Go through the listing below and output exactly the line with "(usegerberattributes false)", the line with "(hpglpennumber 1)", and each line between; omit the rest.

→ Extracted material:
= = = = =

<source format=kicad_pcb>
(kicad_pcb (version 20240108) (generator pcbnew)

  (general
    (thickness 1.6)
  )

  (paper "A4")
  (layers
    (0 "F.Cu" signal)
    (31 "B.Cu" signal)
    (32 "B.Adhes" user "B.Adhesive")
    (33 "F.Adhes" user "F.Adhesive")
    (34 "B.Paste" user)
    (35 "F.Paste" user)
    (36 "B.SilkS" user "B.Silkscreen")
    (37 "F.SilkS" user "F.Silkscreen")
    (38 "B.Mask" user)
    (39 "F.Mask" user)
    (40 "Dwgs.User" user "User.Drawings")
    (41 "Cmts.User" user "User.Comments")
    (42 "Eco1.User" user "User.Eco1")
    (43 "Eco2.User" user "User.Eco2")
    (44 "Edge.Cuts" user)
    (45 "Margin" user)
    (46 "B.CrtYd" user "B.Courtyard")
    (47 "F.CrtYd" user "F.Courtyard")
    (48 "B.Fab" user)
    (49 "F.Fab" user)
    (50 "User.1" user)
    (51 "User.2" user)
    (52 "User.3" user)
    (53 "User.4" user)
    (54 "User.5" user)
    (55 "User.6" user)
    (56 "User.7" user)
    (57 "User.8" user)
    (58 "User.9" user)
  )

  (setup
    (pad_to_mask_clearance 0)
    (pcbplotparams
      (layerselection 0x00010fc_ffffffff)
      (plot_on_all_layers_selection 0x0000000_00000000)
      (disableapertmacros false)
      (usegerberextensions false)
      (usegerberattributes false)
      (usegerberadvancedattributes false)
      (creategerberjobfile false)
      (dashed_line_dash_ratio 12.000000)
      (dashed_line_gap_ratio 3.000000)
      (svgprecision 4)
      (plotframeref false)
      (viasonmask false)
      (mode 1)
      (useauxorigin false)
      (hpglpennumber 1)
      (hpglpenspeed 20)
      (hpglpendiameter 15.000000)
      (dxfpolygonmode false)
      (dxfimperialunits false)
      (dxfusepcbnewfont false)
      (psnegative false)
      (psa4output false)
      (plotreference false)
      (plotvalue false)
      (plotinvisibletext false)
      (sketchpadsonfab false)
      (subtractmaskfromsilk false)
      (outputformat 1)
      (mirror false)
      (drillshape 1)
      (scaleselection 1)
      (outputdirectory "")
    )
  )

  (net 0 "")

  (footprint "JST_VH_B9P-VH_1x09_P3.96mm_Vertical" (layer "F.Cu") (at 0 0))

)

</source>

= = = = =

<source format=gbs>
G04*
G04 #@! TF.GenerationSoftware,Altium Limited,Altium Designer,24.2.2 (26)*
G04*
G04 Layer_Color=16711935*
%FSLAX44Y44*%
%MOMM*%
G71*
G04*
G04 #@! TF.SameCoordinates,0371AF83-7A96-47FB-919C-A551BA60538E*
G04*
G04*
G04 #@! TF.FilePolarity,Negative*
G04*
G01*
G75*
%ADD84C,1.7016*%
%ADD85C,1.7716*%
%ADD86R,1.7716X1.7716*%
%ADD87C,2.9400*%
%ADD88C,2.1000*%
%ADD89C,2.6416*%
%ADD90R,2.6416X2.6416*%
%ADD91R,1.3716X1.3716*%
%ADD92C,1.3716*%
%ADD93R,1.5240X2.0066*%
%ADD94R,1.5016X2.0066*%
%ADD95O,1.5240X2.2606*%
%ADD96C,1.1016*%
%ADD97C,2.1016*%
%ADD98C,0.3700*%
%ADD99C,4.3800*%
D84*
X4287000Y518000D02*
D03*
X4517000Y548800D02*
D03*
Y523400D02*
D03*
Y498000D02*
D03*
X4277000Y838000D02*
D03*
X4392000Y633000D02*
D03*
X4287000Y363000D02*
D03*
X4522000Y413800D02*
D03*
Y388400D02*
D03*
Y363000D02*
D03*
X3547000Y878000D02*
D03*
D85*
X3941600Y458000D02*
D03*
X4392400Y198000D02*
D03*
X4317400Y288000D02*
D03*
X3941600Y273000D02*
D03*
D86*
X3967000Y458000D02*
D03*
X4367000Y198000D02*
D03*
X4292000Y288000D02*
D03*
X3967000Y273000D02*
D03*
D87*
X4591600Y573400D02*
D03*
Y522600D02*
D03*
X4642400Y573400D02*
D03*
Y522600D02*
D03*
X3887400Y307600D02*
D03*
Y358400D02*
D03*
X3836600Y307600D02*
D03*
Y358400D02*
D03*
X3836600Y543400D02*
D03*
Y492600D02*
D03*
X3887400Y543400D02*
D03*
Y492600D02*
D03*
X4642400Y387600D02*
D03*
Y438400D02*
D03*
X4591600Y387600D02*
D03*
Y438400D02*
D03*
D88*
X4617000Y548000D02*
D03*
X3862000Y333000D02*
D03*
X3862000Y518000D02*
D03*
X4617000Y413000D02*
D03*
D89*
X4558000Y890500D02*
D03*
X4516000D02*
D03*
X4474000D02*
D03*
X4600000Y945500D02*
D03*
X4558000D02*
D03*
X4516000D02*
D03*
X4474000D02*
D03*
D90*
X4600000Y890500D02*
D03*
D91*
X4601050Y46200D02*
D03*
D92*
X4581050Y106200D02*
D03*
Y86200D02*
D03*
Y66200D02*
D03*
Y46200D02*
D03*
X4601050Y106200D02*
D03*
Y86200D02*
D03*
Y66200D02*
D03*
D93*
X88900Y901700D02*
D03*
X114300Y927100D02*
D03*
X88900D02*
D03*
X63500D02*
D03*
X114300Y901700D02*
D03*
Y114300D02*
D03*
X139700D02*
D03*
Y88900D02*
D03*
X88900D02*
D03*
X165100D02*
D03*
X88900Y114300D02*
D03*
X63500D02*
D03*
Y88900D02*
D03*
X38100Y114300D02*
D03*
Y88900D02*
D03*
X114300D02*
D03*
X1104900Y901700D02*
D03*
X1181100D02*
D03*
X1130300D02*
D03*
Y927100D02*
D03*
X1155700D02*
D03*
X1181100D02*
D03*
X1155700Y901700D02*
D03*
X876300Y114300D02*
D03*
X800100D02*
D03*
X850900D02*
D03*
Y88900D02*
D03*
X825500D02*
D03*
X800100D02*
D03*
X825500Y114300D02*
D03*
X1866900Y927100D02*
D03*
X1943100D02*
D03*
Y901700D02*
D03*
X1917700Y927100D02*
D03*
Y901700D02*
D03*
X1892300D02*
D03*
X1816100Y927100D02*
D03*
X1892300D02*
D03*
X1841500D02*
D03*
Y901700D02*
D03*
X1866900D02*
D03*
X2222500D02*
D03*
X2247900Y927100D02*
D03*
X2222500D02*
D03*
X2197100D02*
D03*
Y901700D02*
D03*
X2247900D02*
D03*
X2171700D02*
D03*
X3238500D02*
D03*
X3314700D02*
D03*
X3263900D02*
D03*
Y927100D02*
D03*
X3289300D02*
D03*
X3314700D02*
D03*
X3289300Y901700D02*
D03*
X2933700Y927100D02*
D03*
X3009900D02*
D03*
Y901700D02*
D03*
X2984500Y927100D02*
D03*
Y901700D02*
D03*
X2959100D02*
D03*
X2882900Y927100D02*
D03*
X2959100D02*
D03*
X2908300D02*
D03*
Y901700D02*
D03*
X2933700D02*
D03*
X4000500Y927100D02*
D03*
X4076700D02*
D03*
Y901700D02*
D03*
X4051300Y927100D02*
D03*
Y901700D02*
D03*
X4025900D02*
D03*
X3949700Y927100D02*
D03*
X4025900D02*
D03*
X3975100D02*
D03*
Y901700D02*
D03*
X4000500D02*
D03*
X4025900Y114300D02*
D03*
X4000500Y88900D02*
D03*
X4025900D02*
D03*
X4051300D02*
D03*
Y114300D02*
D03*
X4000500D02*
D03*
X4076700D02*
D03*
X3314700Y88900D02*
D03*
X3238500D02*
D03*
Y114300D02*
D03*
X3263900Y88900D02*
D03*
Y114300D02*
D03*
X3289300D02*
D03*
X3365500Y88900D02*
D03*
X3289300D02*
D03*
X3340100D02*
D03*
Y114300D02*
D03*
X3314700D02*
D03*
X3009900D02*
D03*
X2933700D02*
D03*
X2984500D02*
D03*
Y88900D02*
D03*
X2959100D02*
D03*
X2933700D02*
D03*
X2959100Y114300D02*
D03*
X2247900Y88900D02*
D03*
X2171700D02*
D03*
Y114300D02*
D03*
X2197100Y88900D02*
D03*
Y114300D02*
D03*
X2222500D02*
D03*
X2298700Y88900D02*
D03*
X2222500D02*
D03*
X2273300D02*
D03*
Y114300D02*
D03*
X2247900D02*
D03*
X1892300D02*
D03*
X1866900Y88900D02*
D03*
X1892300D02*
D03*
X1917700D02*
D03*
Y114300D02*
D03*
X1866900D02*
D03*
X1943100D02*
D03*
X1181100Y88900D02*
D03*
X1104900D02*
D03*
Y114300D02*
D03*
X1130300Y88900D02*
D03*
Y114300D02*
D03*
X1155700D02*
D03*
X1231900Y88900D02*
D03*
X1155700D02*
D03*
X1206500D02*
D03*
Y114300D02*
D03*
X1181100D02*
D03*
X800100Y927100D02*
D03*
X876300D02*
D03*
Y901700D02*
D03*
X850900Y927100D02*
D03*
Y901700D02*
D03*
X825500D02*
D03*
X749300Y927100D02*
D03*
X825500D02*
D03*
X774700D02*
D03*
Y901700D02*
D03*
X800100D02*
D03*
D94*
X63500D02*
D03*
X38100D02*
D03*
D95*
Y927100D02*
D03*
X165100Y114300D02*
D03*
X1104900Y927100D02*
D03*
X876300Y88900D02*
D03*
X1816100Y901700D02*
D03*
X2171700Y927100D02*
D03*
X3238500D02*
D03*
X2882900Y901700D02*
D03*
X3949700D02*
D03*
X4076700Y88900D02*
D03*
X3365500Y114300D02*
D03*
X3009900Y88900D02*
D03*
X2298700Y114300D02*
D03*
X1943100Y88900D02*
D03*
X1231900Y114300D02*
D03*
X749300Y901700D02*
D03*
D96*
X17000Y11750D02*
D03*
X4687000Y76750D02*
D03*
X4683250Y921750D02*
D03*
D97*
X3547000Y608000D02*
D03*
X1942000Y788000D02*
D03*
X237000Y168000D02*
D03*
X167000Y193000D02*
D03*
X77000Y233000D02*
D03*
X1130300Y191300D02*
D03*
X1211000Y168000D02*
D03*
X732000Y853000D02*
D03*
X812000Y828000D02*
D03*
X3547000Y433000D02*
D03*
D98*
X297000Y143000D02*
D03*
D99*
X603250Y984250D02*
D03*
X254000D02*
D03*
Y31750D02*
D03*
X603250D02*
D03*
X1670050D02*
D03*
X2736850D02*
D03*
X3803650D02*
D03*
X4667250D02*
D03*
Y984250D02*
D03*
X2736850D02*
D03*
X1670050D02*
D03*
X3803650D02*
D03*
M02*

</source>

= = = = =

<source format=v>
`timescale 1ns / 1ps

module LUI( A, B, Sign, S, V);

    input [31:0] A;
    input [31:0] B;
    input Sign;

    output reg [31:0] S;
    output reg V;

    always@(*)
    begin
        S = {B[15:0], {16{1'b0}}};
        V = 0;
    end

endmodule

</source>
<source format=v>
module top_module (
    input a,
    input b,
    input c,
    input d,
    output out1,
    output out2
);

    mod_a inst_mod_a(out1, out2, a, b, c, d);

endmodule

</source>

= = = = =

→ Answer space:
      (usegerberattributes false)
      (usegerberadvancedattributes false)
      (creategerberjobfile false)
      (dashed_line_dash_ratio 12.000000)
      (dashed_line_gap_ratio 3.000000)
      (svgprecision 4)
      (plotframeref false)
      (viasonmask false)
      (mode 1)
      (useauxorigin false)
      (hpglpennumber 1)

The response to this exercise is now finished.